政治・経済

 第2次世界大戦の終戦からおよそ70年。世界の様相は大きく様変わりし、日本の社会・政治経済も激変した。とりわけ、世界経済は昔の面影を留めず、太平洋・大西洋をまたいだ縦走・横走の規模拡大を続けている。そんなメガ経済で戦う日本の起点は、占領軍が指導した財閥解体と、結果生まれた多くの旧財閥系企業にあった。旧財閥系企業グループと言えば、三菱・三井・住友が代表的だが、堀田庄三が支配した住友は外延企業グループも資本力で巧みに翼下に収め、ともに成長する。おおむね4年の周期で訪れる好不況の波。堀田の持説は不況時に評価を高め、特に、「減速経済下の〝世直し〟は節約と勤勉。高度経済成長の夢から目覚め、原点に立ち返るべき」と力説する堀田には、他を圧倒する情熱が感じられた。

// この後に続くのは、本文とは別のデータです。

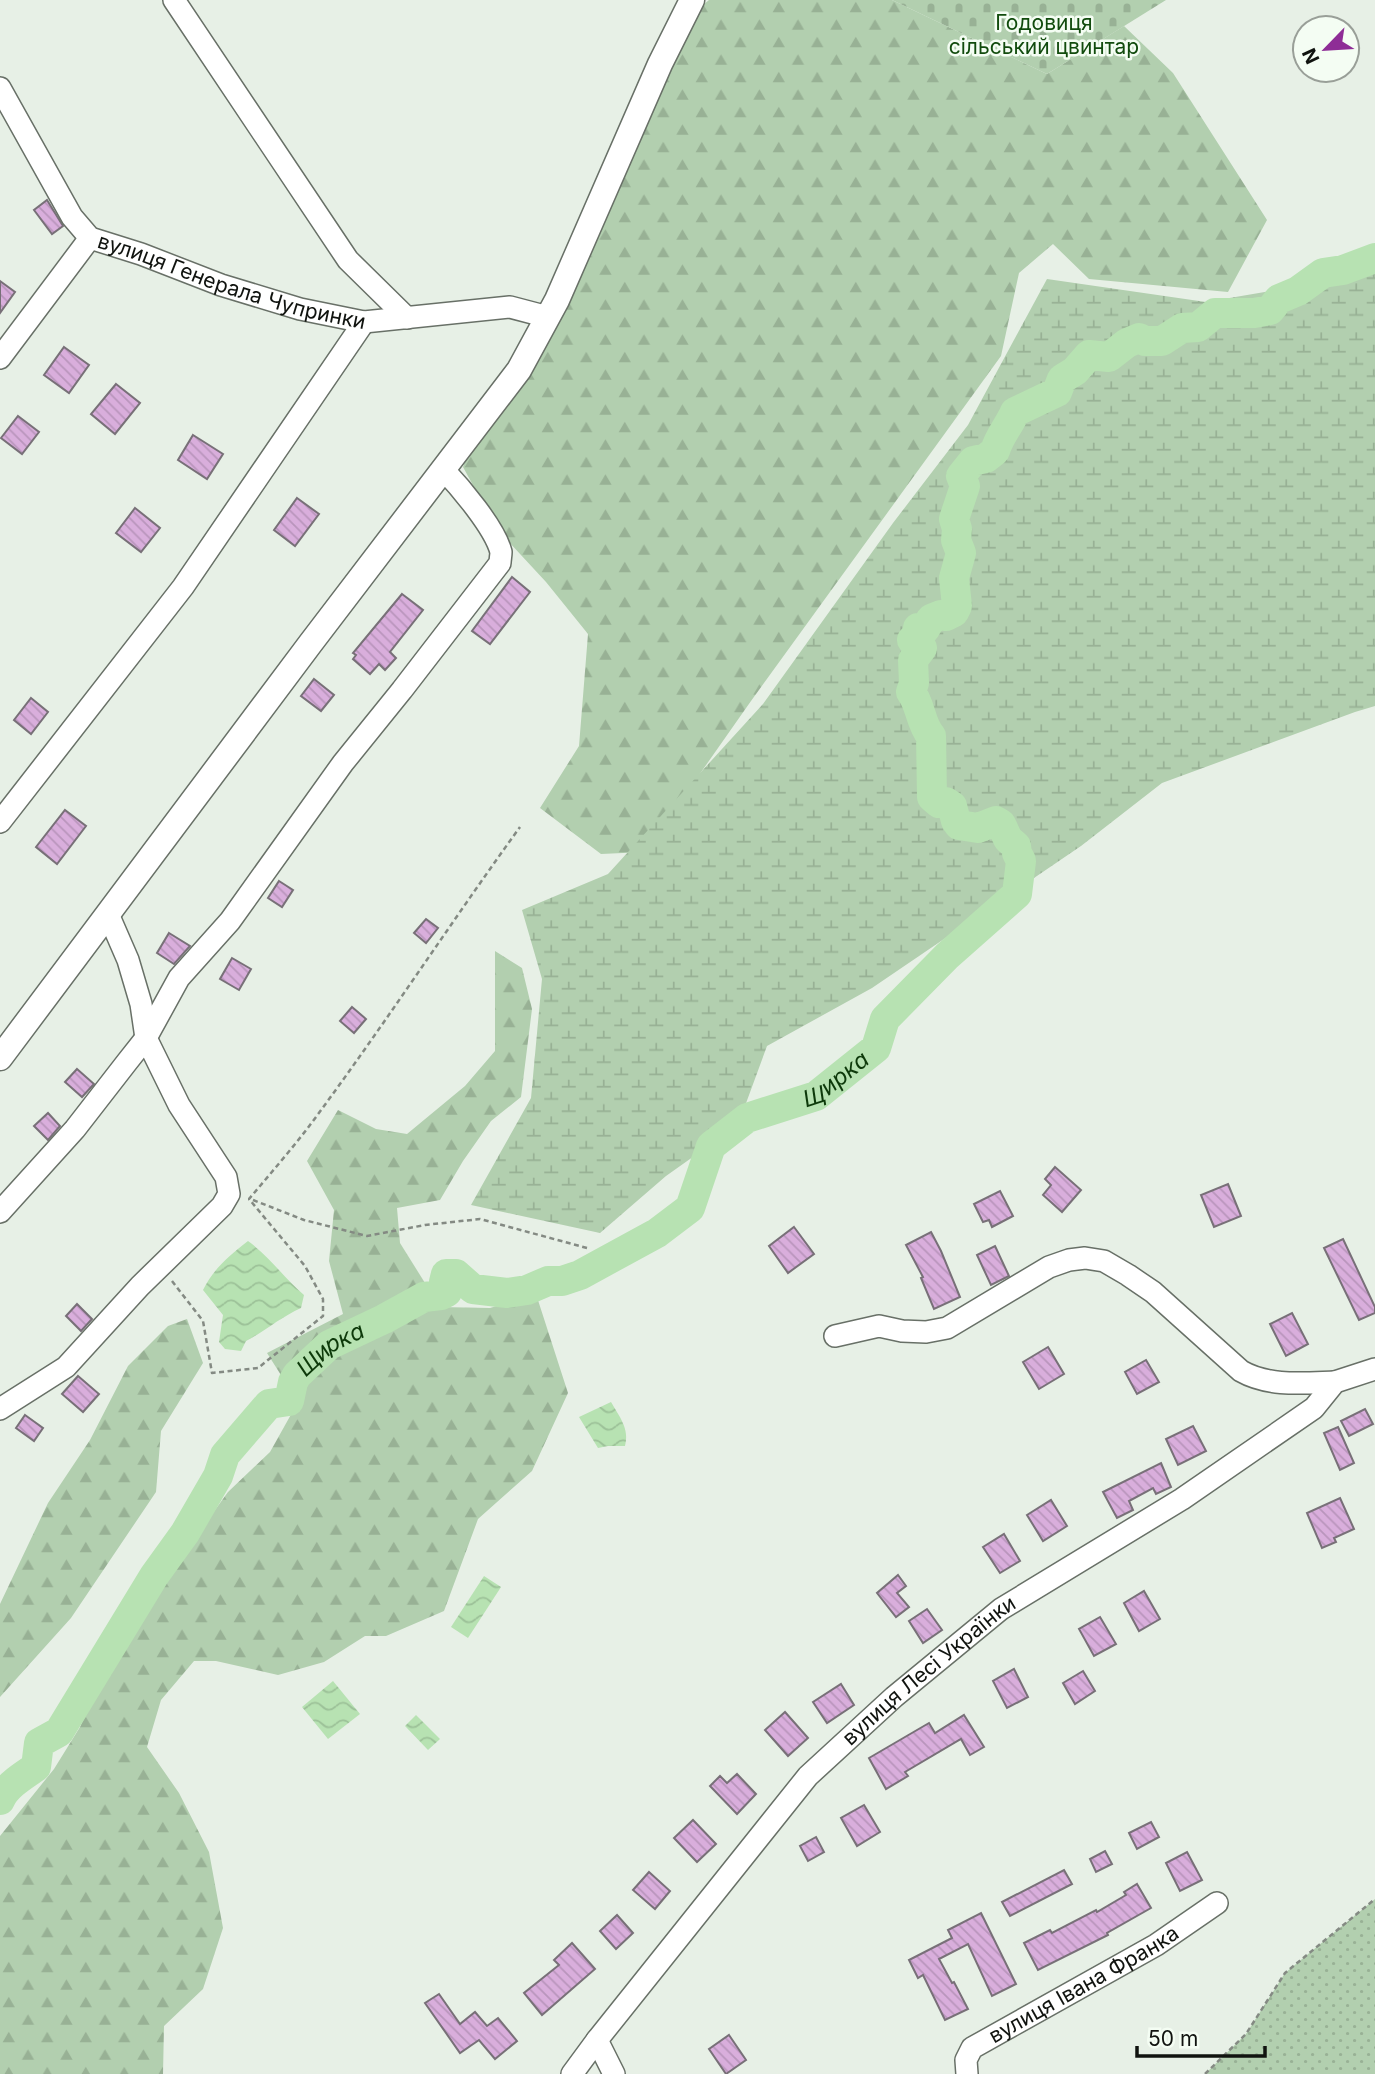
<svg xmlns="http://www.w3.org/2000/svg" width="1375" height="2074" viewBox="0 0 1375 2074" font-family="Inter,sans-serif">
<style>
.green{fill:url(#green-dots)}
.forest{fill:url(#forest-firs)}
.wetland{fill:url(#wetland-marsh)}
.cemetery{fill:url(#cemetery-stones)}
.water{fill:url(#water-waves)}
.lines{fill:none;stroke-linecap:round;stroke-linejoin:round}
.river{stroke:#b7e2b2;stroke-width:30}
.building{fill:url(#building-back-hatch);stroke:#787078;stroke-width:2}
.minor-casing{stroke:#687067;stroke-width:24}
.tertiary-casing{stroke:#687067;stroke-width:27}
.path{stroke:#848a83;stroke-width:2.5;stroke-dasharray:5 3.5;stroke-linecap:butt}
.minor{stroke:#fff;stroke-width:21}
.tertiary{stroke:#fff;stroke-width:24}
.labels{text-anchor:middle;stroke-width:5;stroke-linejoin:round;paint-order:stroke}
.park-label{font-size:21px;fill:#114b0d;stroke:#f4fdf3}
.street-label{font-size:21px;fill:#10130f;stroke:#f4fdf3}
.water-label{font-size:23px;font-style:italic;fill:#0d390a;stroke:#f4fdf3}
</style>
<defs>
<pattern id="green-dots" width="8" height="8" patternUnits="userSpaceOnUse" patternTransform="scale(1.75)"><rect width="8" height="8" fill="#b2cfaf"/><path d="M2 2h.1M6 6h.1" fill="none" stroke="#98b195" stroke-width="1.8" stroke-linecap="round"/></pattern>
<pattern id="forest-firs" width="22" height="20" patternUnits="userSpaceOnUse" patternTransform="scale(1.75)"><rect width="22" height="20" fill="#b2cfaf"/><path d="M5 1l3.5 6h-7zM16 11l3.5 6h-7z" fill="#98b195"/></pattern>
<pattern id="wetland-marsh" width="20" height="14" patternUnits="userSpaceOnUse" patternTransform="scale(1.75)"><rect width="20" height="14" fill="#b2cfaf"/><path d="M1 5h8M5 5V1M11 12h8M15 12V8" fill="none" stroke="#98b195"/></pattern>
<pattern id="cemetery-stones" width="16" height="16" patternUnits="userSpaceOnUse" patternTransform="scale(1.75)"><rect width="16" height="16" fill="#b2cfaf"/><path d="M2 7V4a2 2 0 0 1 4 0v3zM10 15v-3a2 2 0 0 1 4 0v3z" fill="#98b195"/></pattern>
<pattern id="water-waves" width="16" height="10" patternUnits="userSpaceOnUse" patternTransform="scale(1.75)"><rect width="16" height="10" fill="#b7e2b2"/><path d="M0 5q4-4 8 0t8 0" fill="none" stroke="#9cc198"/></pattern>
<pattern id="building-back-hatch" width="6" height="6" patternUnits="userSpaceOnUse" patternTransform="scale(1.75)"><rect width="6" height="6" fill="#d9aedc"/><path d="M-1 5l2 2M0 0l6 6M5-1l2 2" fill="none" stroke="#b995bc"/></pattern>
</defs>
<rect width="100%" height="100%" fill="#e7f0e6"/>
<path class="green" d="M1375 1899V2074H1205L1246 2034 1285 1973Z"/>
<g class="forest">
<path d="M709 0H892L1047 74 1124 26 1173 73 1267 220 1228 292 1089 279 1053 244 1019 273 1001 356 751 701 645 852 601 854 540 808 579 746 588 634 546 582 497 529 463 467 471 447 630 155 697 10Z"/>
<path d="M495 951 522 968 532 1009 521 1097 491 1121 463 1161 440 1200 397 1208 400 1243 440 1307 490 1308 536 1294 568 1393 532 1471 478 1519 444 1611 386 1636H365L324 1662 278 1675 216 1661H194L161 1700 147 1747 179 1793 209 1852 223 1928 203 1989 164 2026 163 2074H0V1836L54 1769 80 1727 92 1698 163 1582 228 1492 270 1452 298 1402 267 1353 343 1314 329 1261 334 1210 307 1161 338 1110 376 1129 407 1134 465 1086 495 1051Z"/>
<path d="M187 1319 203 1363 161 1431 156 1492 71 1618 0 1697V1604L48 1503 90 1440 128 1366 168 1326Z"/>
</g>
<path class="wetland" d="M1375 273V706L1355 712 1162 783 1081 846 872 988 767 1046 738 1125 666 1176 600 1233 471 1205 531 1098 542 979 522 910 608 874 763 704 893 523 968 425 1047 279 1206 302Z"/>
<path class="cemetery" d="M892 0H1166L1047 74Z"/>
<g class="water">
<path d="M248 1241C270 1257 284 1278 304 1295L301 1308C281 1317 265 1331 246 1341L241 1351 225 1349 219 1342 223 1315 203 1290C214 1268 229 1256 248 1241Z"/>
<path d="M611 1402C619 1416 630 1429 625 1446H608L598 1448 579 1417Z"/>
<path d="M484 1576 501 1587 468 1638 451 1627Z"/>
<path d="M333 1681 360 1714 328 1739 302 1707Z"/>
<path d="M416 1715 440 1739 428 1750 405 1726Z"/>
</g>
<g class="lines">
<path class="river" id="s1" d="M0 1800C6 1786 23 1776 36 1767L39 1743 59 1732 154 1576 185 1533 218 1476 225 1455 269 1404 289 1401 293 1382 297 1375 329 1345 384 1319 424 1297 441 1295 447 1292 444 1282 446 1274H456L473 1289 507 1293 527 1290 548 1281H562L580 1275 657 1233 690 1208 711 1146 747 1118 816 1096 876 1048 885 1019 947 956 1017 894 1021 861 1017 853 1016 846 1008 839 1001 824 996 821 978 828 959 825 956 821 952 806 946 802 939 803 932 797 931 736C920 723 921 705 911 692L914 683 913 660 922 648 917 647 912 640 917 637 918 628 925 629 931 619 941 615 946 616 954 612 957 606 954 578 961 553 956 540 957 529 954 519 965 486 961 476 973 461 986 458 995 451C999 436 1009 426 1015 412L1057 392 1062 379 1075 371 1089 355 1109 357 1127 343 1139 338 1145 341H1162L1182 328 1198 327 1215 313H1254L1270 310 1279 299 1298 291 1323 273 1343 270 1375 258"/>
</g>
<g class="building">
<path d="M47 200 63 226 52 234 34 210Z"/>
<path d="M0 281 15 292 0 313Z"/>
<path d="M64 347 89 365 69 393 44 375Z"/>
<path d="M116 384 140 403 115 434 91 414Z"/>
<path d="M18 416 39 432 22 454 1 438Z"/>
<path d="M193 435 223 454 207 479 178 460Z"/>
<path d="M297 498 319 514 295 546 274 530Z"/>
<path d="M135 508 160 528 141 552 116 533Z"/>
<path d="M512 577 530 592 490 644 472 631Z"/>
<path d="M402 594 423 610 390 652 396 658 385 670 379 664 370 674 353 659 356 655 353 653Z"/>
<path d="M314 679 334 695 321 711 301 696Z"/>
<path d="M31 698 48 712 31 734 14 720Z"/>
<path d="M65 810 86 826 57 864 36 847Z"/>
<path d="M279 881 293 890 282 907 268 898Z"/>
<path d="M426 919 438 928 426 943 414 933Z"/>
<path d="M169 933 190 946 174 964 157 953Z"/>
<path d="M232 958 251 969 239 990 220 979Z"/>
<path d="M352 1007 366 1019 354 1033 340 1021Z"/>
<path d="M77 1069 94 1084 82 1097 65 1082Z"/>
<path d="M48 1113 60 1126 48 1140 34 1126Z"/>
<path d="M1055 1167 1081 1190 1062 1212 1043 1195 1051 1185 1045 1179Z"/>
<path d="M1228 1184 1241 1216 1214 1227 1201 1195Z"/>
<path d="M1000 1191 1013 1216 992 1227 989 1220 983 1222 974 1204Z"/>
<path d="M794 1227 814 1254 788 1273 769 1246Z"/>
<path d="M931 1232 941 1251 960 1297 934 1309 921 1278 923 1277 906 1245Z"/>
<path d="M1343 1239 1375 1307V1313L1359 1320 1324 1248Z"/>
<path d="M995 1246 1009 1276 991 1285 977 1255Z"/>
<path d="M77 1304 92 1319 81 1331 66 1316Z"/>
<path d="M1292 1313 1308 1344 1286 1356 1270 1324Z"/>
<path d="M1048 1347 1064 1374 1039 1389 1023 1362Z"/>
<path d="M1146 1360 1159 1382 1137 1394 1125 1372Z"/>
<path d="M78 1376 99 1394 83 1412 62 1394Z"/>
<path d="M1365 1409 1373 1424 1349 1436 1341 1421Z"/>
<path d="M25 1415 43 1428 34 1441 16 1428Z"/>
<path d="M1193 1426 1206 1451 1178 1465 1166 1439Z"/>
<path d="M1338 1427 1354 1463 1340 1470 1324 1433Z"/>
<path d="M1161 1463 1171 1487 1156 1494 1153 1488 1129 1501 1133 1510 1117 1518 1103 1492Z"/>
<path d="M1340 1498 1354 1529 1334 1538 1336 1542 1322 1548 1307 1513Z"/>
<path d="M1051 1500 1067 1526 1043 1541 1027 1515Z"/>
<path d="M1004 1534 1020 1561 1000 1573 983 1547Z"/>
<path d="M898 1575 906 1586 897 1593 909 1607 896 1617 877 1593Z"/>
<path d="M1144 1591 1160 1619 1139 1631 1124 1603Z"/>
<path d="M927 1609 942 1630 923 1643 909 1621Z"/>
<path d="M1100 1617 1116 1644 1094 1656 1079 1629Z"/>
<path d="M1014 1669 1028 1697 1007 1708 993 1681Z"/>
<path d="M1083 1671 1095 1691 1075 1704 1063 1683Z"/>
<path d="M841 1684 854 1705 827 1723 813 1702Z"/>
<path d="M785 1712 808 1738 788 1756 765 1730Z"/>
<path d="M964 1715 984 1747 970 1755 961 1739 905 1772 908 1776 886 1789 869 1758 929 1723 935 1733Z"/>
<path d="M737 1774 756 1794 737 1814 710 1786 720 1776 727 1783Z"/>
<path d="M864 1805 880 1832 857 1846 841 1818Z"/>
<path d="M693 1820 716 1844 697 1862 674 1838Z"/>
<path d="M1151 1822 1159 1837 1137 1849 1129 1833Z"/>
<path d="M816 1837 824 1852 808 1861 800 1846Z"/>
<path d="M1105 1851 1112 1864 1096 1872 1090 1859Z"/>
<path d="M1187 1852 1202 1880 1180 1891 1166 1863Z"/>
<path d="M1064 1870 1072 1884 1010 1916 1002 1902Z"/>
<path d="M649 1872 670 1891 655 1909 633 1890Z"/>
<path d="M1137 1884 1151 1908 1107 1933 1108 1935 1038 1970 1024 1943 1050 1930 1052 1933 1096 1910 1097 1912 1126 1895 1124 1892Z"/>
<path d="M981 1913 1016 1984 992 1996 968 1944 939 1959 952 1983 954 1982 968 2009 945 2020 923 1975 918 1978 909 1960 952 1938 948 1930Z"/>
<path d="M617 1915 633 1933 616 1949 600 1931Z"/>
<path d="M572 1943 595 1969 542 2015 524 1993 559 1965 554 1960Z"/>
<path d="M439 1994 460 2024 475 2012 487 2026 498 2018 517 2041 495 2059 479 2040 460 2053 425 2003Z"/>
<path d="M729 2035 746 2060 726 2074 709 2049Z"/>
</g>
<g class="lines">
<g class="minor-casing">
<g id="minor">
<path d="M174 0 348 260 407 318"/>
<path id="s2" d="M0 88 72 217 90 238 141 254 221 285 300 309 364 322 510 307 548 317"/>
<path d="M0 358 90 238"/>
<path d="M0 822 183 587 364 322"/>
<path d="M0 1212 75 1129 127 1062 146 1038 179 978 230 921 343 763 402 690 500 563C500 560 501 555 501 552 495 528 460 487 443 469"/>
<path d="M835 1336 879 1326 902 1331 926 1332 947 1328 1049 1267 1069 1260 1085 1258 1104 1261 1128 1275 1153 1292 1241 1371C1269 1387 1304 1383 1335 1382"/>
<path d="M0 1409 66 1367 140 1286 222 1206 229 1194 226 1177 179 1105 146 1038 141 1004 128 960 108 914"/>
<path d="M597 2040 614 2074"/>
<path id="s3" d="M572 2074 597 2040 808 1776 894 1697 1001 1609 1182 1499 1314 1408 1335 1382 1375 1369"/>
<path id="s4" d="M967 2074 966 2060 972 2048 1156 1945 1217 1903"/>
</g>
</g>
<g class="tertiary-casing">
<path id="tertiary" d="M0 1058 310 644 519 370 557 300 660 64 692 0"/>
</g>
<g class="path">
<path d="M248 1199H249C270 1174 291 1150 310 1125 383 1027 449 925 520 827"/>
<path d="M253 1200 304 1220 367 1236 425 1225 480 1219 587 1248"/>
<path d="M172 1281 203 1321 212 1373 258 1368 323 1316V1299L305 1266 249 1199"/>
<path d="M1205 2074 1246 2034 1285 1973 1375 1899"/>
</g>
<use href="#minor" class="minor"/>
<use href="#tertiary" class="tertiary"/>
</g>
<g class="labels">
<g class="park-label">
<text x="1044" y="30">Годовиця<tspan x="1044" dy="24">сільський цвинтар</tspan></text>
</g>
<g class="street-label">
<text dy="7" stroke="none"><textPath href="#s2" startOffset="324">вулиця Генерала Чупринки</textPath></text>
<text dy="7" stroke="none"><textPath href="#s3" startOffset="541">вулиця Лесі Українки</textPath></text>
<text dy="7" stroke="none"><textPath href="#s4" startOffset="156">вулиця Івана Франка</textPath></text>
</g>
<g class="water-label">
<text dy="8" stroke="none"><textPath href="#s1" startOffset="1209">Щирка</textPath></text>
<text dy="8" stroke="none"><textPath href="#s1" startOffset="578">Щирка</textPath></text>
</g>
</g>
<g transform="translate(1326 49) rotate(245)"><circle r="33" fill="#f4fdf3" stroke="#999f98" stroke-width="2"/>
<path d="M0-5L12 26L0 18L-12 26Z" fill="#8e2d96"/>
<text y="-10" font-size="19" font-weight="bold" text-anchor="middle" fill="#10130f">N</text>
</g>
<path d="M1137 2046v10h128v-10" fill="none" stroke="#10130f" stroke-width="3.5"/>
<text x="1148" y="2046" font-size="21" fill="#10130f" stroke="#f4fdf3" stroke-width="5" paint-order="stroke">50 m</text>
</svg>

 河内銀行の合併や総合オンラインシステム導入で銀行経営の歴史を書き換えた堀田は、量的拡大を図るべく、積極的融資政策を打ち出す。それは、財閥系銀行のイメージを払拭するための「大衆化路線」︱︱すなわち、「消費者金融、および中小・中堅企業への融資比率拡大」の政策であり、国内金融市場の中心地・関東でのシェア拡大政策でもあった。また同時進行で、新住友ビルの建設や首都圏への銀行新店舗重点配置、ブルーカード・キャンペーンなど、重要なイメージアップ戦略も展開。さらにこの間、住友系列の大阪商船と三井船舶の合併工作に乗り出し、船隊規模世界一の「商船三井」を誕生させた。これは「三井住友銀行」誕生の布石とも言える。

 トップバンクへの道を疾走していた堀田は、プライベート面でも堀田家の系譜作りに腐心する。まず長女・育子を三菱系の日本郵船・浅尾新甫元会長の二男・浩二と結婚させ、長男・健介と昭和電工・安西正夫元会長の三女・公子との結婚も成立させた。結果、堀田家系譜は安西家を通じて天皇家・住友家につながっていく。さらに、二男・明は大正製薬・上原昭二の長女・正子と養子縁組し、大正製薬社長になる。

 1977年6月、堀田は取締役相談役名誉会長に就任。挨拶で、「魂魄ここに留まりて」との執念を見せ、ワンマンに徹しながら91歳で逝去する。時は90年12月。それから24年がたとうしている。